Advanced maternal age at childbirth (≥ 35 years) is known to be a risk factor for the development of aneuploid oocytes due to chromosome segregation errors during meiosis, in particular, meiosis 1 (M1) [3, 4]. Consistent with this, several studies have shown advanced maternal age in patients with TR-type or GC-type UPDmat [5, 6] and MR-type UPD(14)pat [7] mediated by disomic and nullisomic oocytes, respectively. In addition, Nakka et al. reported that mothers of patients with UPDmat were significantly older than those of non-UPD individuals, based on the database consisting of four million individuals from the general population [8]. However, the effect of advanced paternal age on the development of aneuploid sperm and UPDpat remains to be elucidated.
Assisted reproductive technology (ART), including controlled ovarian stimulations (COS), in vitro maturation and cryopreservation of oocytes, in vitro fertilization (IVF), intracytoplasmic sperm injection (ICSI), embryo culture, and embryo transfer may affect the epigenetic modification at the imprinted region during gametogenesis and embryonic development in the preimplantation stage [9]. Therefore, ART has been considered as a risk factor for the development of IDs, particularly epimutation-mediated IDs (epi-IDs).

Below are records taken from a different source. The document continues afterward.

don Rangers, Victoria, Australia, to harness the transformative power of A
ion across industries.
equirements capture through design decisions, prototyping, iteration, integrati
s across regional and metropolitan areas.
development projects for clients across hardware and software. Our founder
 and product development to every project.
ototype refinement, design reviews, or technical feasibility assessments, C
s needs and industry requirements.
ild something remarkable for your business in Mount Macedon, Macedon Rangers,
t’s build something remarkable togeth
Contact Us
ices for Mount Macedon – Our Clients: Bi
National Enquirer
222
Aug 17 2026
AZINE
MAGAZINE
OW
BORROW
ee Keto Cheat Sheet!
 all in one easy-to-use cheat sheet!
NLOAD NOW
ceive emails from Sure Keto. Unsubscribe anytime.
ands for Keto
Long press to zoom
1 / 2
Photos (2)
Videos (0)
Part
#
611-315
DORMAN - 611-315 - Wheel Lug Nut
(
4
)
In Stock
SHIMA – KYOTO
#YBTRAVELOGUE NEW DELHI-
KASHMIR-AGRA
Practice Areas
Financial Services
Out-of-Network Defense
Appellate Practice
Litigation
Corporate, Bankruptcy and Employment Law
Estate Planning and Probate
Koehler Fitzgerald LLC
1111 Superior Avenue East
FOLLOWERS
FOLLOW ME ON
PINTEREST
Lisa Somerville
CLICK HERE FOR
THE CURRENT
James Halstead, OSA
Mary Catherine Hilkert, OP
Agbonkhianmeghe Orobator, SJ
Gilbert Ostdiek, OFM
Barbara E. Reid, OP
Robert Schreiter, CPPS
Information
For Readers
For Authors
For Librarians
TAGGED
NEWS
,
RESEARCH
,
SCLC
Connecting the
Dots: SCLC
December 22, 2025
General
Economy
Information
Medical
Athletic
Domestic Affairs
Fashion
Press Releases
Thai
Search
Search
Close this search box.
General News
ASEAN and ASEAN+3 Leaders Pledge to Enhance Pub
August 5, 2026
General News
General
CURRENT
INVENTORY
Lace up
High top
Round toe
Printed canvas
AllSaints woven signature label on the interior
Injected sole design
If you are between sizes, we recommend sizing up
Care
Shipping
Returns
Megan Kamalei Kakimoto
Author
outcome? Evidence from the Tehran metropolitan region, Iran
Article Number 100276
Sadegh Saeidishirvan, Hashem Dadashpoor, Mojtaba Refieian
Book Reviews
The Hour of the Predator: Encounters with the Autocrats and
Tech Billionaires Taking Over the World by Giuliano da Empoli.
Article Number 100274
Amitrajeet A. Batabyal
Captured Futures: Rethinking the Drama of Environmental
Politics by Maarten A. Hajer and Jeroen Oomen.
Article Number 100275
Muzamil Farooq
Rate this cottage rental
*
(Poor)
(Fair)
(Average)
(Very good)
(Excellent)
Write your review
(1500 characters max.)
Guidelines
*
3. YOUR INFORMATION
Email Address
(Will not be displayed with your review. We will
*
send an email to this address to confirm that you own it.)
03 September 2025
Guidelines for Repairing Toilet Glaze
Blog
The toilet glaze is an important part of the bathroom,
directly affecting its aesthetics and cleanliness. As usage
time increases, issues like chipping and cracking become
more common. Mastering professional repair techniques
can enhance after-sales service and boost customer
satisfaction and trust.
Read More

Several studies, including IDs with all genetic causes (UPD, structural abnormalities, epimutation, and variants in causative genes), showed that the frequency of ART-conceived livebirths was higher in patients with Beckwith-Wiedemann syndrome (BWS), Silver-Russell syndrome (SRS), Angelman syndrome (AS), and Prader-Willi syndrome (PWS) than in the general population [10, 11]. In our previous study focused on epi-IDs, we demonstrated that ART can be a risk factor for the development of epi-IDs, particularly BWS and SRS, in mothers aged over 30 years [12]. However, it remains controversial whether ART increases the risk for the development of aneuploid gametes and aneuploid UPD in zygotes. COS, particularly using high-dose gonadotropins, has been reported to increase the frequency of oocyte aneuploidy because of stimulated meiotic progression that leads to segregation errors [13, 14]. On the contrary, a recent retrospective study in Chinese women using anonymized data on preimplantation genetic screening for blastocysts found that gonadotropin dosage is not associated with embryonic aneuploidy [15]. In addition, molecular cytogenic analysis of early spontaneous abortions revealed that IVF and ICSI did not enhance aneuploidy rate [16]. Although a previous study assessed the risk of ART focusing on PWS due to UPDmat of chromosome 15 (UPD(15)mat) [17], there was no study which evaluated the effect of ART on the development of various aneuploid UPD-mediated IDs. Moreover, the confounding effect of advanced parental age at childbirth remains to be elucidated.
To clarify whether ART or advanced parental age at childbirth facilitates the development of aneuploid UPD-mediated IDs (UPD-IDs), we compared (1) the proportion of ART-conceived livebirths and the distribution of maternal childbearing age between patients with aneuploid UPD-IDs and that of the general population or patients with epi-IDs by utilizing previous data from our cross-sectional study [12], and (2) the proportion of ART-conceived livebirths and parental ages at childbirth between patients with UPD-IDs caused by aneuploid oocytes and those with UPD-IDs caused by aneuploid sperms.